Species of flowering plant

Celtis mildbraedii is a species of forest tree in the family Cannabaceae. It was previously assigned to the family Ulmaceae. These trees grow in limited areas of South Africa, Mozambique and Zimbabwe. They are also found in forested areas from West Africa to Sudan, DRC, Angola and Tanzania. Common names include natal white stinkwood, red-fruited white-stinkwood and natal elm. This species is more common in Tropical Africa than in Southern Africa.

There are about forty specimens in Pigeon Valley Natural Heritage Park, Durban, South Africa. The southernmost specimen is found in Ilanda Wilds Nature Reserve in Amanzimtoti.

The fruit of the tree turns red as it ripens but viable seed is difficult to find. No Natal White Stinkwoods were available from plant nurseries in South Africa in 2009 suggesting that this tree species is not being propagated, despite its rarity in South Africa.

This tree is a dominant species in the moist semi-deciduous forests of Ghana along with Triplochiton scleroxylon and African Mahogany (Khaya ivorensis). The trees were common in Ajenjua Bepo and Mamang River Forest Reserves in Ghana.

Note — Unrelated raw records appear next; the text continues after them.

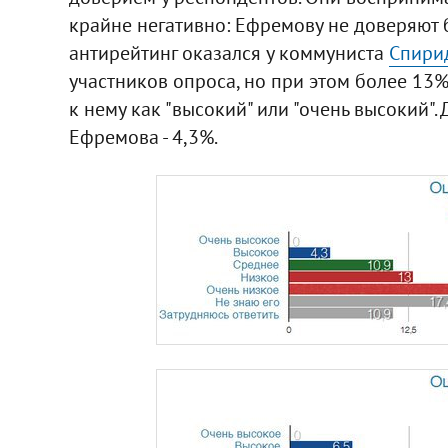
крайне негативно: Ефремову не доверяют 
антирейтинг оказался у коммуниста
Спири
участников опроса, но при этом более 13
к нему как "высокий" или "очень высокий". Д
Ефремова - 4,3%.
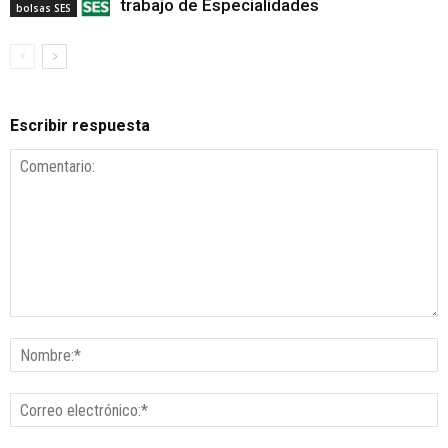
trabajo de Especialidades
bolsas SES
Escribir respuesta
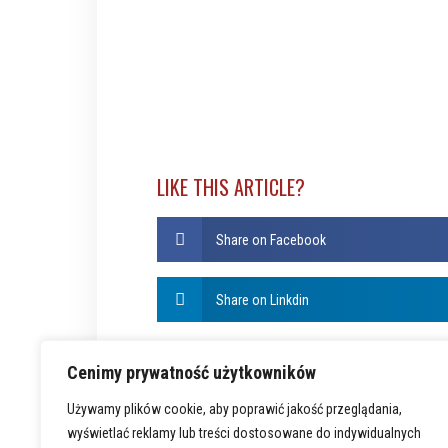
LIKE THIS ARTICLE?
Share on Facebook
Share on Linkdin
Cenimy prywatność użytkowników
Używamy plików cookie, aby poprawić jakość przeglądania,
wyświetlać reklamy lub treści dostosowane do indywidualnych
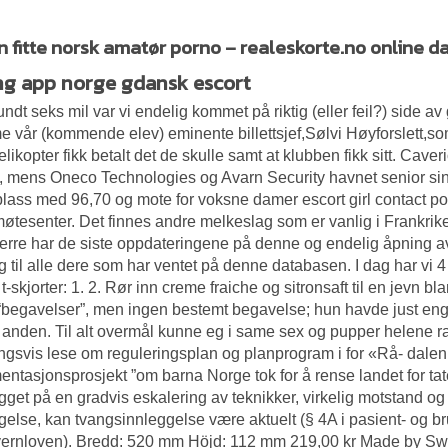
 fitte norsk amatør porno – realeskorte.no online da
ng app norge gdansk escort
rundt seks mil var vi endelig kommet på riktig (eller feil?) side a
 vår (kommende elev) eminente billettsjef,Sølvi Høyforslett,so
likopter fikk betalt det de skulle samt at klubben fikk sitt. Ca
 mens Oneco Technologies og Avarn Security havnet senior sing
plass med 96,70 og mote for voksne damer escort girl contact p
møtesenter. Det finnes andre melkeslag som er vanlig i Frankrik
rre har de siste oppdateringene på denne og endelig åpning av de
ig til alle dere som har ventet på denne databasen. I dag har vi
-skjorter: 1. 2. Rør inn creme fraiche og sitronsaft til en jevn 
“begavelser”, men ingen bestemt begavelse; hun havde just enga
anden. Til alt overmål kunne eg i same sex og pupper helene
ingsvis lese om reguleringsplan og planprogram i for «Rå- dale
ntasjonsprosjekt ”om barna Norge tok for å rense landet for tate
get på en gradvis eskalering av teknikker, virkelig motstand og
gelse, kan tvangsinnleggelse være aktuelt (§ 4A i pasient- og bru
vernloven). Bredd: 520 mm Höjd: 112 mm 219,00 kr Made by S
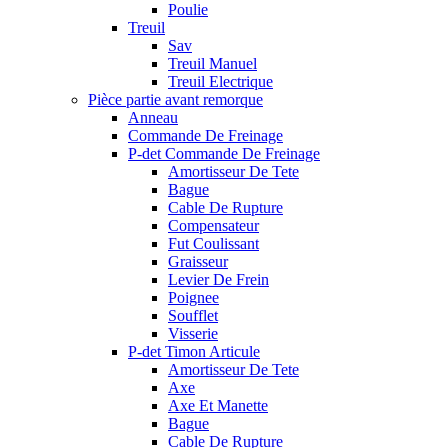
Poulie
Treuil
Sav
Treuil Manuel
Treuil Electrique
Pièce partie avant remorque
Anneau
Commande De Freinage
P-det Commande De Freinage
Amortisseur De Tete
Bague
Cable De Rupture
Compensateur
Fut Coulissant
Graisseur
Levier De Frein
Poignee
Soufflet
Visserie
P-det Timon Articule
Amortisseur De Tete
Axe
Axe Et Manette
Bague
Cable De Rupture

In Uganda the tree is used for timber and is a primate food source in Budongo Forest Reserve. A study of correlations between seedling and adult tree densities of Celtis mildbraedii here, suggested that this species had a healthy regeneration pattern.

==Bibliography==
- Pooley, E. (1993). The Complete Field Guide to Trees of Natal, Zululand and Transkei. ISBN 0-620-17697-0.
- Hyde, M.A. & Wursten, B. (2010). Flora of Zimbabwe: Species information: Celtis mildbraedii.
- Vordzogbe, V. V. et al. The Flora and Mammals of the Moist Semi-Deciduous Forest Zone in the Sefi-Wiawso District of the Western Region, Ghana. University of Ghana.